The records appear below. Copy each one exactly.

(Provided records)
---

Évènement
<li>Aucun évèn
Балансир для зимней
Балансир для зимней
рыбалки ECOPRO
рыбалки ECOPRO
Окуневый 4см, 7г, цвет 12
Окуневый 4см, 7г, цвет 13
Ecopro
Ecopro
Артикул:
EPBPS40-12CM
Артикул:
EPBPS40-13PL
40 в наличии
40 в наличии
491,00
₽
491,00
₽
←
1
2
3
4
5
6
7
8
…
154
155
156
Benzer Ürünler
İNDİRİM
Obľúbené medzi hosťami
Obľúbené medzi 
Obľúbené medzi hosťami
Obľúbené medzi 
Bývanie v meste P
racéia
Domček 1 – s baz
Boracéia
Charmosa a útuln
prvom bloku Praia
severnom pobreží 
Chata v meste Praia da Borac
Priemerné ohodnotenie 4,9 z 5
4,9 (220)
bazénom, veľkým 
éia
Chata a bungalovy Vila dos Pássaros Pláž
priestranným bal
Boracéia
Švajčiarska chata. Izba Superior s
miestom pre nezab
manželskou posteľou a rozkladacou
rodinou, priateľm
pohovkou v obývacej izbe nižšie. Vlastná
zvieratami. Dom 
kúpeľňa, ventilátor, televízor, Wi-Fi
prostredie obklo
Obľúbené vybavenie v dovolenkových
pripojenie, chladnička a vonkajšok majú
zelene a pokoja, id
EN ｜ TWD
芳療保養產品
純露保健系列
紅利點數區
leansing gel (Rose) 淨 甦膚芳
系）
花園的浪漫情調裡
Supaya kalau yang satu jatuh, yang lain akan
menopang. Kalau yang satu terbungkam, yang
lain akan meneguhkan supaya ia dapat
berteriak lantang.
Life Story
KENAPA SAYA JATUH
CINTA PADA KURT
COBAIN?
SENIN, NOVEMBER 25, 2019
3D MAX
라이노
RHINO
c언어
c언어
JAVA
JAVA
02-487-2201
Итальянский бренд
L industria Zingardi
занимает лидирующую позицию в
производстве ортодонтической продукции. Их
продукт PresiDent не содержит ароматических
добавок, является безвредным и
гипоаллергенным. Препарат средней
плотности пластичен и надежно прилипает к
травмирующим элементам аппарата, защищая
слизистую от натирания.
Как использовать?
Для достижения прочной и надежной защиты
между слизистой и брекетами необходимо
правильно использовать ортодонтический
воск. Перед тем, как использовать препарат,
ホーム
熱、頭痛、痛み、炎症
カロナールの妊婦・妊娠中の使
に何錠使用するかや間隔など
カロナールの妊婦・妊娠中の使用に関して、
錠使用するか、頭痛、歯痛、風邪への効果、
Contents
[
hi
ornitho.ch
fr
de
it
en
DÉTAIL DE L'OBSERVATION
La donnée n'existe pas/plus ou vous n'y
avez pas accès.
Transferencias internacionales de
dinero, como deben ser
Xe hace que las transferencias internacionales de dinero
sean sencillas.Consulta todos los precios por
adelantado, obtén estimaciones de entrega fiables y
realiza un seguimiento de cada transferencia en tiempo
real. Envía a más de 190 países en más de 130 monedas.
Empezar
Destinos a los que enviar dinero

---

(Response box)
Évènement
<li>Aucun évèn
Балансир для зимней
Балансир для зимней
рыбалки ECOPRO
рыбалки ECOPRO
Окуневый 4см, 7г, цвет 12
Окуневый 4см, 7г, цвет 13
Ecopro
Ecopro
Артикул:
EPBPS40-12CM
Артикул:
EPBPS40-13PL
40 в наличии
40 в наличии
491,00
₽
491,00
₽
←
1
2
3
4
5
6
7
8
…
154
155
156
Benzer Ürünler
İNDİRİM
Obľúbené medzi hosťami
Obľúbené medzi 
Obľúbené medzi hosťami
Obľúbené medzi 
Bývanie v meste P
racéia
Domček 1 – s baz
Boracéia
Charmosa a útuln
prvom bloku Praia
severnom pobreží 
Chata v meste Praia da Borac
Priemerné ohodnotenie 4,9 z 5
4,9 (220)
bazénom, veľkým 
éia
Chata a bungalovy Vila dos Pássaros Pláž
priestranným bal
Boracéia
Švajčiarska chata. Izba Superior s
miestom pre nezab
manželskou posteľou a rozkladacou
rodinou, priateľm
pohovkou v obývacej izbe nižšie. Vlastná
zvieratami. Dom 
kúpeľňa, ventilátor, televízor, Wi-Fi
prostredie obklo
Obľúbené vybavenie v dovolenkových
pripojenie, chladnička a vonkajšok majú
zelene a pokoja, id
EN ｜ TWD
芳療保養產品
純露保健系列
紅利點數區
leansing gel (Rose) 淨 甦膚芳
系）
花園的浪漫情調裡
Supaya kalau yang satu jatuh, yang lain akan
menopang. Kalau yang satu terbungkam, yang
lain akan meneguhkan supaya ia dapat
berteriak lantang.
Life Story
KENAPA SAYA JATUH
CINTA PADA KURT
COBAIN?
SENIN, NOVEMBER 25, 2019
3D MAX
라이노
RHINO
c언어
c언어
JAVA
JAVA
02-487-2201
Итальянский бренд
L industria Zingardi
занимает лидирующую позицию в
производстве ортодонтической продукции. Их
продукт PresiDent не содержит ароматических
добавок, является безвредным и
гипоаллергенным. Препарат средней
плотности пластичен и надежно прилипает к
травмирующим элементам аппарата, защищая
слизистую от натирания.
Как использовать?
Для достижения прочной и надежной защиты
между слизистой и брекетами необходимо
правильно использовать ортодонтический
воск. Перед тем, как использовать препарат,
ホーム
熱、頭痛、痛み、炎症
カロナールの妊婦・妊娠中の使
に何錠使用するかや間隔など
カロナールの妊婦・妊娠中の使用に関して、
錠使用するか、頭痛、歯痛、風邪への効果、
Contents
[
hi
ornitho.ch
fr
de
it
en
DÉTAIL DE L'OBSERVATION
La donnée n'existe pas/plus ou vous n'y
avez pas accès.
Transferencias internacionales de
dinero, como deben ser
Xe hace que las transferencias internacionales de dinero
sean sencillas.Consulta todos los precios por
adelantado, obtén estimaciones de entrega fiables y
realiza un seguimiento de cada transferencia en tiempo
real. Envía a más de 190 países en más de 130 monedas.
Empezar
Destinos a los que enviar dinero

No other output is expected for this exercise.